How to Submit
Leaderboard Updates
The submissions will be evaluated on every Wednesday and Friday after 8am PST. Please refer to our Leaderboard Page for updates on the current top submissions.
GPU Instance (Updated)
We will use the Lambda Labs’ GPU Cloud to test the submissions, the instance we use has 1x RTX6000 (24GB) with 14 vCPUs, and 46 GiB RAM. We encourage the participants to test their scripts on the GPU instance to ensure successful submissions.
Example Submission
Using the Baselines models for both subtasks, we created an Example Submission Folder on Google Drive. We encourage the participants to take a look at the folder structure and script format before submitting.
Instructions
Please upload your submission to your Google Drive folder using the link you received in the registration email. In your Google Drive folder, you need to create folders with name subtask1
and/or subtask2
depending on which task you want to submit for. In each subtask folder, you may have up to 3 sub-folders (one for each submission). In each submission folder, you must have a script with name evaluate.sh
containing all necessary command, including setting up the environments, installing necessary dependencies, and evaluting your models on the test data. We recommend using conda or docker to setting up the environments (they will be pre-installed on the instance).
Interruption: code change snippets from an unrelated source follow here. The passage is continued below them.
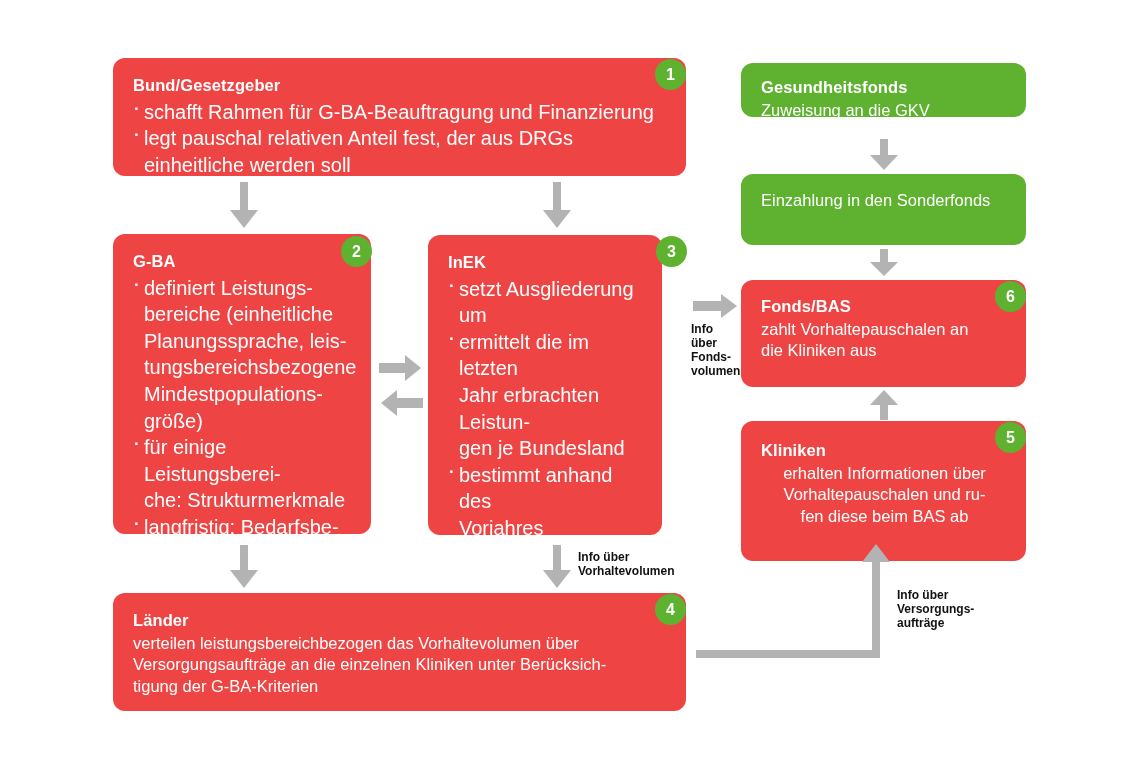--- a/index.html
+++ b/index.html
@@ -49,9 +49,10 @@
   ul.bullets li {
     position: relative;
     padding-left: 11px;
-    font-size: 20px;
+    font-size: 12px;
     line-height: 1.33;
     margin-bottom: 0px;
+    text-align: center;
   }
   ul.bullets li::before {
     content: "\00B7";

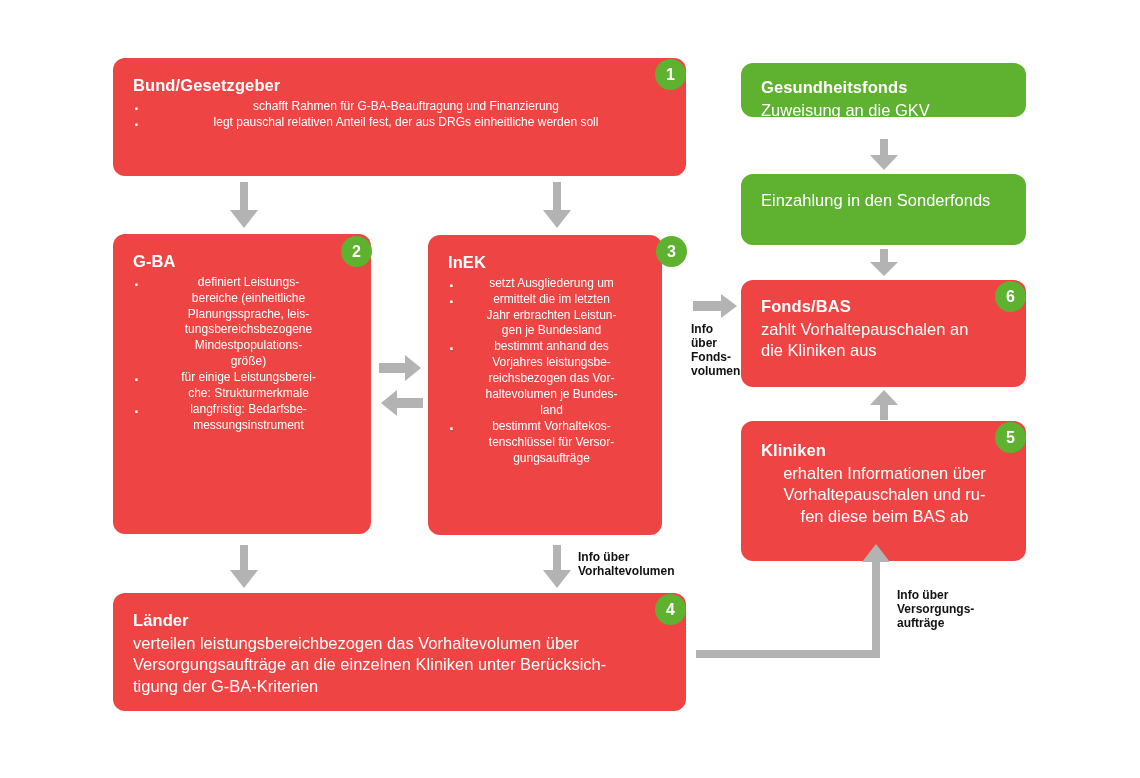--- a/index.html
+++ b/index.html
@@ -110,7 +110,7 @@
       <div class="box-title">Bund/Gesetzgeber</div>
       <ul class="bullets">
         <li>schafft Rahmen für G-BA-Beauftragung und Finanzierung</li>
-        <li>legt pauschal relativen Anteil fest, der aus DRGs einheitliche werden soll</li>
+        <li>legt pauschal relativen Anteil fest, der aus DRGs ausgegliedert werden soll</li>
       </ul>
     </div>
   </div>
The test data files will be copied into your submission folder with filename test.txt
for subtask1 and test.jsonl
for subtask2 with the same format as the training and development set. Please ensure you output the the evaluation results (micro f1/accuracy) into a text file named results.out
containing a single line with the corresponding score (e.g. 0.60), we will use this to update the Leaderboard. After evaluation, you will see a output file with name evaluation.out
containing the shell output for evaluate.sh
in each submission folder. See below for an example of the structure of your submission folder after evaluation, please ensure that all submission files is under a sub-folder even if you only have one submission.
Team Name
│
└───subtask1
│ │
│ └───task1_submission1
│ │ │ test.txt
│ │ │ evaluate.sh
│ │ │ results.out
│ │ │ evaluation.out
│ │ │ ...
│ │
│ └───task1_submission2
│ │ │ test.txt
│ │ │ evaluate.sh
│ │ │ results.out
│ │ │ evaluation.out
│ │ │ ...
│ │
│ └───task1_submission3
│ │ │ test.txt
│ │ evaluate.sh
│ │ results.out
│ │ evaluation.out
│ │ ...
│
└───subtask2
│
└───task2_submission1
│ │ test.jsonl
│ │ evaluate.sh
│ │ results.out
│ │ evaluation.out
│ │ ...
│
└───task2_submission2
│ │ test.jsonl
│ │ evaluate.sh
│ │ results.out
│ │ evaluation.out
│ │ ...
│
└───task2_submission3
│ test.jsonl
│ evaluate.sh
│ results.out
│ evaluation.out
│ ...
Please ensure that all file and folder names are correct, you can refer to our evaluation script for details. Lastly, please ensure your script finish execution in a reasonable amount of time (<10 min), and refrain from downloading unnecessarily large files to the local file system.
Tips
If you don’t want to upload your code to Google Drive, you can download your submission files in your script evaluate.sh
to the local directory (e.g. using wget). We will be erasing all data on the instance after each evaluation session.